The yellow vests have morphed to fashion themselves as a much broader resistance to the ruling elite, to Parisian centralization, and to globalization writ large. It’s also a class struggle: a fight between country and city, those who live on the edges of French society and those who govern them. This is of course a very simplistic definition of a sprawling movement, one that includes people from the far right and the far left and doesn’t fit neatly into any American political camp.
The numbers have waned drastically since those first protests a year ago. Where the gilets jaunes protests in November 2018 saw 280,000 people in the streets across France, official figures put the anniversary protesters at 28,000, with just 4,700 in Paris (the gilets jaunes claimed the numbers were closer to 44,000). In the past year, the movement has moved away from being a protest against a specific economic policy to a much more ambiguous expression of anger against what they think President Macron and his government represent: namely elitism, big banks, and centralized government in Paris.
“They’re a population that has lost trust—they don’t trust political representation; they don’t trust the system, and so on,” said François-Bernard Huyghe, director of research at the French Institute for International and Strategic Affairs and author of the book “Inside the Head of the Gilets Jaunes.” Given the group’s suspicion of government, they have refused to select their own leaders, which has arguably made it difficult to sustain. They have made some specific demands, such as more direct democracy in the form of referendums, but their discourse is often much more ideological than practical.
The future is murky for the gilets jaunes, in part because while they’re effective at mobilizing people, they’re not highly organized. Additionally, as the numbers have dwindled, some of the people who remained have grown more extreme. Anti-Semitism and the diffusion of conspiracy theories have only further distanced them from people who might otherwise support their cause. According to a recent poll, 55% of people support or have sympathy for the gilets jaunes, but 63% don’t want a resurgence of protests.
In order to sustain itself, it’s possible the yellow vests might morph with other movements. That could mean joining forces with other protests that take on class disparity, such as the upcoming strike in protest of retirement reforms.
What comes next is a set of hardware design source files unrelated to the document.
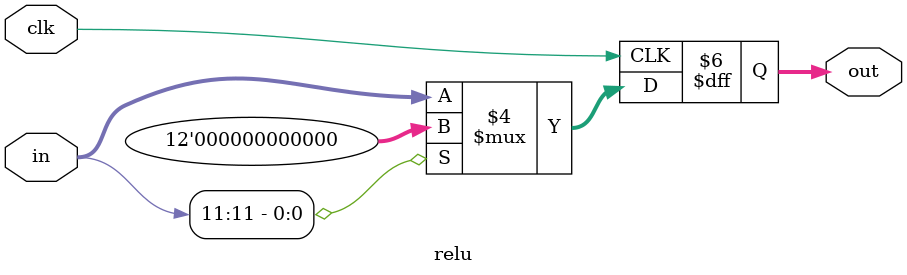
<source format=v>
module relu (
    input clk,
    input [11:0] in,
    output reg [11:0] out
);
    always @ (posedge clk) begin
        if (in[11] == 1'b1) begin
            out <= 12'b000000000000;
        end else begin
            out <= in;
        end
    end
endmodule

</source>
There’s even been overlap with growing climate change activism. Despite the fact that the yellow vests began in response to a carbon tax, some gilets jaunes participated in the recent global Climate March. One yellow vest protester carried a sign at the Climate March that read, “The end of the month and the end of the world: the same fight.”
Lawmakers around the world would also do well to attempt to avoid the pitfalls of green legislation that ends up being paid for by the working poor. Class struggle and climate change activism don’t have to be at odds, but future solutions need to take into account those who are vulnerable to bearing their cost.
The same dynamics that motivated the yellow vests—this growing gap between rich and poor, urban and rural, elite and working class—can be seen in the U.S., too. The problems of the gilets jaunes are shared by many people worldwide, expressed by coal workers who supported Donald Trump or even those who voted for Brexit: a feeling that the system of globalization had made some rich and left others behind.